• TRAVAIL DEMANDÉ:
Reprenez l'extrait sur la crise et les valeurs et poursuivez-le à partir de sa dernière phrase.

Il existe une loi qui dirige toute notre vie: la loi de l’équilibre et, en particulier, la loi de l’équilibre entre donner et recevoir.
A un “donner” juste correspond un “recevoir” juste. Nous appelons le “donner” travail, et le bon “recevoir” succès.
Quand nous commençons à réaliser que les résultats attendus ne se produisent pas, nous entrons en crise.
Une crise, en effet, se déclare quand le passé interfère avec le mouvement vers l’avant. Par conséquent, toute crise est une occasion de libération et de changement. Qui plus est, est-il possible de prospérer sans que nous soyons constamment poussés par une crise ou par la nécessité de se mettre à jour ?
Une crise est une crise de valeurs.
La morale, la fidélité à nos valeurs et principes sont toujours un mouvement vers la mort, vers le moins, parce qu’ils nous éloignent de ceux qui ne les partagent pas, et surtout parce qu’ils nous font nous sentir meilleurs que les autres, impliquant que nous les méprisons et que dans le fond, nous voudrions les voir disparaître : “tout serait beaucoup plus facile si … s’ils étaient tous comme nous”. Nos valeurs tuent l’amour en nous. Ce sont des armes mortifères. Et de plus, ce sont uniquement des liens avec le passé, empêchant le changement, la créativité ou l’adaptation au présent.
Les valeurs sont de grandes loyautés au passé, grâce à elles la vie a pu se reproduire de génération en génération, pareille à elle-même. Chaque fois que nous faisons quelque chose de bien, nous le répétons et nous nous construisons des justifications, des principes et des normes pour que tout continue de fonctionner aussi bien, tout en oubliant que la base du succès précédent était notre parfaite adaptation au présent du moment et à ses exigences.

(Images des pages et texte extrait)
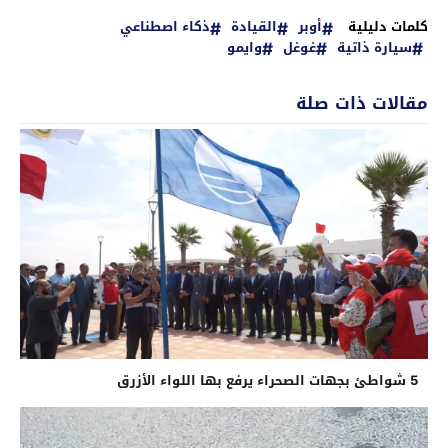
كلمات دليلية
أوبر
القيادة
ذكاء اصطناعي
سيارة ذاتية
غوغل
وايمو
مقالات ذات صلة
5 شواطئ بجهات الصحراء يرفع بها اللواء الأزرق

• ZONE DE RÉPONSE:
Lorsque nos valeurs et habitudes nous mènent au bord de la mort, la crise éclate comme la seule solution de survie, nous obligeant à regarder ces loyautés pour pouvoir les lâcher.
Nous naissons fusionnés à la morale familiale. C’est elle qui conditionne toutes les émotions et actes de l’enfant, sans qu’il ait la moindre liberté ou possibilité de s’en rendre compte.
En grandissant, nous commençons à adhérer consciemment à l’une des morales familiales, nous constituant ainsi une échelle consciente de valeurs. En grandissant davantage, très peu d’entre nous parviennent à les abandonner pour nous ouvrir au présent, à la créativité et à tous les êtres tels qu’ils sont, chacun avec ses particularités, ni meilleur ni pire.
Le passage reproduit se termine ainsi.